What to work on
Gather every line in the records that contains the string "Royal" and reproduce each one verbatim.

Data to process section start

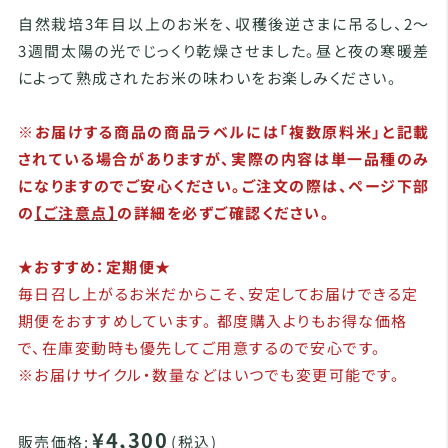
自然栽培3年目以上のお米を、収穫後逆さまに吊るし、2～
3週間太陽の光でじっくり乾燥させました。昼と夜の寒暖差
によって熟成されたお米の味わいをお楽しみください。
※お届けする商品の商品ラベルには「複数原料米」と記載
されている場合がありますが、実際の内容は単一品種のみ
になりますのでご安心ください。ご注文の際は、ページ下部
の
【ご注意点】
の詳細を必ずご確認ください。
★おすすめ：定期便★
毎日召し上がるお米だからこそ、安定してお届けできる定
期便をおすすめしています。 都度購入よりもお得な価格
で、在庫変動時も優先してご用意するので安心です。
※お届けサイクル・数量などはいつでも変更可能です。
¥4,300
販売価格:
(税込)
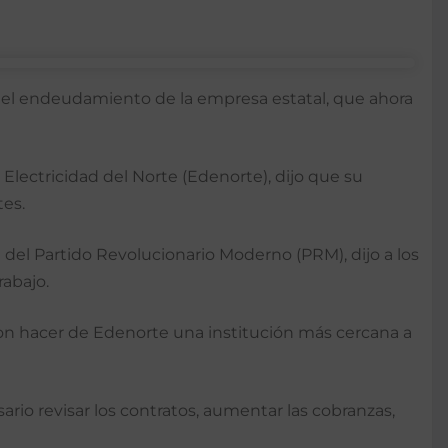
del endeudamiento de la empresa estatal, que ahora
ectricidad del Norte (Edenorte), dijo que su
tes.
 del Partido Revolucionario Moderno (PRM), dijo a los
abajo.
con hacer de Edenorte una institución más cercana a
rio revisar los contratos, aumentar las cobranzas,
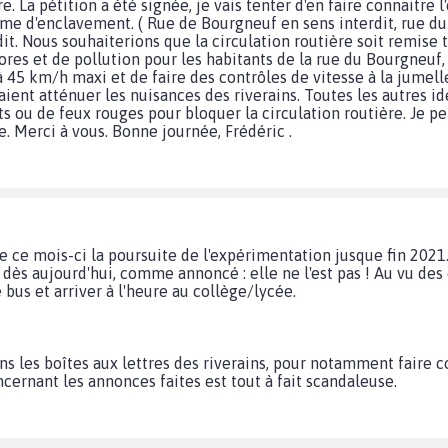
ire. La pétition a été signée, je vais tenter d'en faire connaitr
 d'enclavement. ( Rue de Bourgneuf en sens interdit, rue du P
dit. Nous souhaiterions que la circulation routière soit remise t
ores et de pollution pour les habitants de la rue du Bourgneuf,
à 45 km/h maxi et de faire des contrôles de vitesse à la jumelle
raient atténuer les nuisances des riverains. Toutes les autres 
ts ou de feux rouges pour bloquer la circulation routière. Je pe
. Merci à vous. Bonne journée, Frédéric .
e ce mois-ci la poursuite de l'expérimentation jusque fin 2021
dès aujourd'hui, comme annoncé : elle ne l'est pas ! Au vu des 
 bus et arriver à l'heure au collège/lycée.
 les boîtes aux lettres des riverains, pour notamment faire co
cernant les annonces faites est tout à fait scandaleuse.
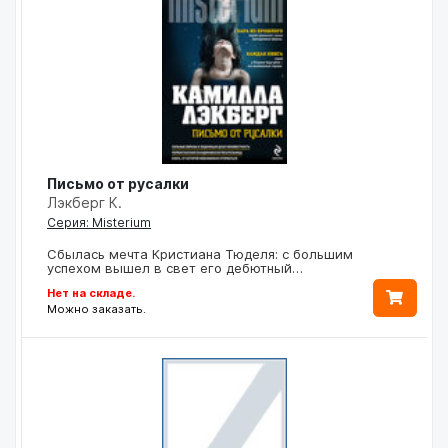
Письмо от русалки
Лэкберг К.
Серия: Misterium
Сбылась мечта Кристиана Тюделя: с большим
успехом вышел в свет его дебютный…
Нет на складе.
Можно заказать.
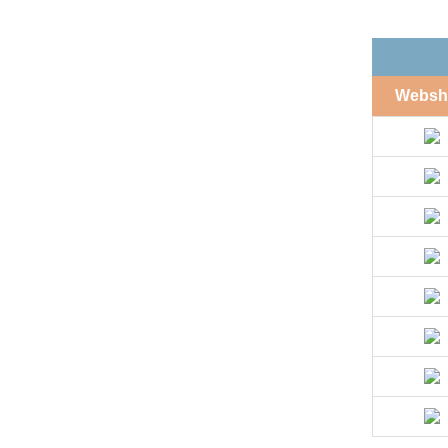
Websh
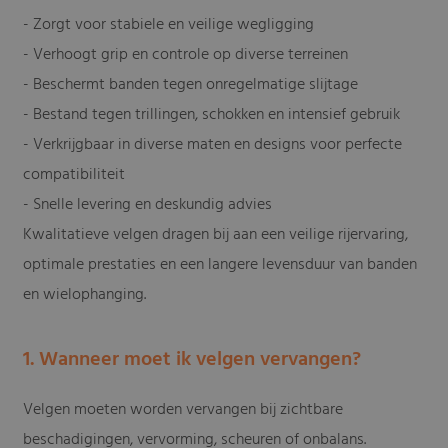
- Zorgt voor stabiele en veilige wegligging
- Verhoogt grip en controle op diverse terreinen
- Beschermt banden tegen onregelmatige slijtage
- Bestand tegen trillingen, schokken en intensief gebruik
- Verkrijgbaar in diverse maten en designs voor perfecte
compatibiliteit
- Snelle levering en deskundig advies
Kwalitatieve velgen dragen bij aan een veilige rijervaring,
optimale prestaties en een langere levensduur van banden
en wielophanging.
1. Wanneer moet ik velgen vervangen?
Velgen moeten worden vervangen bij zichtbare
beschadigingen, vervorming, scheuren of onbalans.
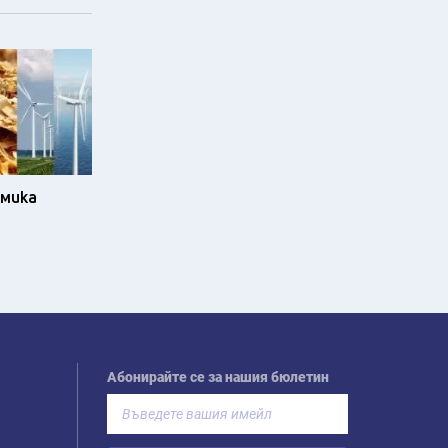
омика
Абонирайте се за нашия бюлетин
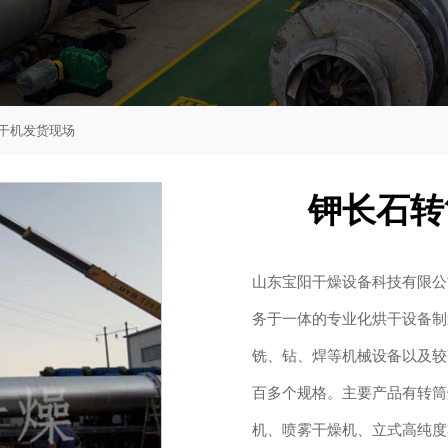
干机发货现场
钾长石转
山东宝阳干燥设备科技有限公
务于一体的专业化烘干设备制
铣、钻、焊等机械设备以及较
百多个规格。主要产品有转筒
机、喷雾干燥机、立式高纯度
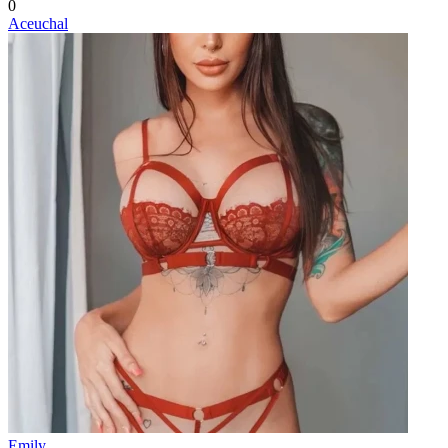
0
Aceuchal
Emily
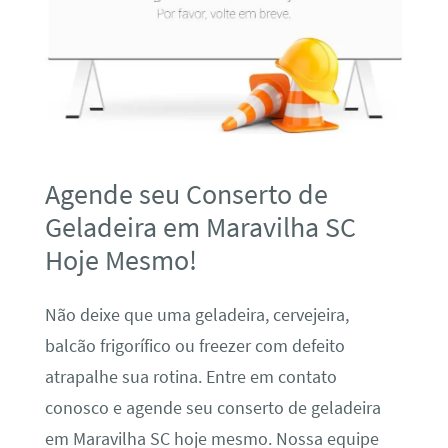
Agende seu Conserto de
Geladeira em Maravilha SC
Hoje Mesmo!
Não deixe que uma geladeira, cervejeira,
balcão frigorífico ou freezer com defeito
atrapalhe sua rotina. Entre em contato
conosco e agende seu conserto de geladeira
em Maravilha SC hoje mesmo. Nossa equipe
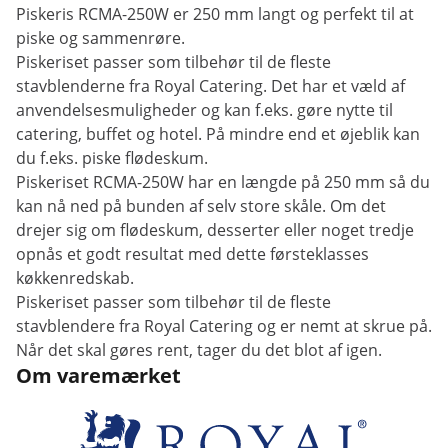
Piskeris RCMA-250W er 250 mm langt og perfekt til at
piske og sammenrøre.
Piskeriset passer som tilbehør til de fleste
stavblenderne fra Royal Catering. Det har et væld af
anvendelsesmuligheder og kan f.eks. gøre nytte til
catering, buffet og hotel. På mindre end et øjeblik kan
du f.eks. piske flødeskum.
Piskeriset RCMA-250W har en længde på 250 mm så du
kan nå ned på bunden af selv store skåle. Om det
drejer sig om flødeskum, desserter eller noget tredje
opnås et godt resultat med dette førsteklasses
køkkenredskab.
Piskeriset passer som tilbehør til de fleste
stavblendere fra Royal Catering og er nemt at skrue på.
Når det skal gøres rent, tager du det blot af igen.
Om varemærket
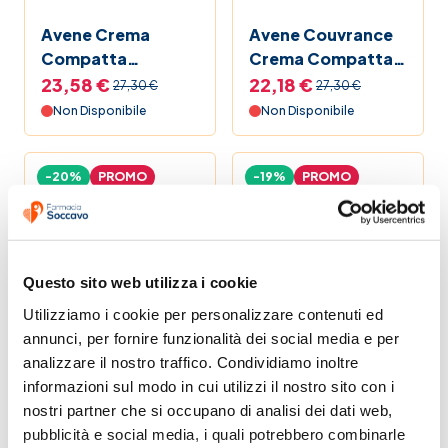
Avene Crema
Avene Couvrance
Compatta
Crema Compatta
Colorata Comfort
Colorata Oil Free
23,58 €
22,18 €
27,30 €
27,30 €
Sabbia
Beige
Non Disponibile
Non Disponibile
-20%
PROMO
-19%
PROMO
Questo sito web utilizza i cookie
Utilizziamo i cookie per personalizzare contenuti ed 
Avene Crema
Avene Crema
annunci, per fornire funzionalità dei social media e per 
Compatta
Compatta
analizzare il nostro traffico. Condividiamo inoltre 
Colorata Oil Free
Colorata Oil Free
21,41 €
21,78 €
informazioni sul modo in cui utilizzi il nostro sito con i 
26,90 €
26,90 €
Naturale
Sabbia
nostri partner che si occupano di analisi dei dati web, 
Non Disponibile
Non Disponibile
pubblicità e social media, i quali potrebbero combinarle 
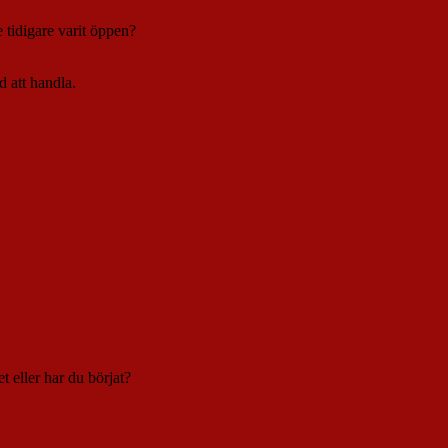
 tidigare varit öppen?
d att handla.
t eller har du börjat?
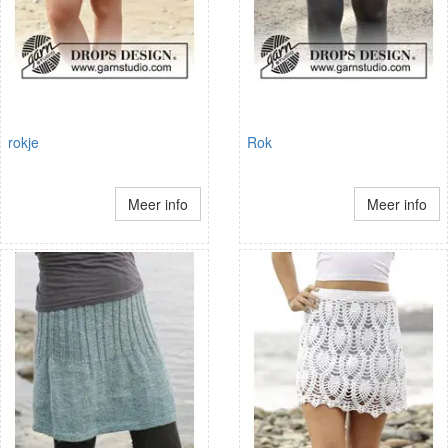
rokje
Rok
Meer info
Meer info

Data to process section end

Answer box
stavblenderne fra Royal Catering. Det har et væld af
stavblendere fra Royal Catering og er nemt at skrue på.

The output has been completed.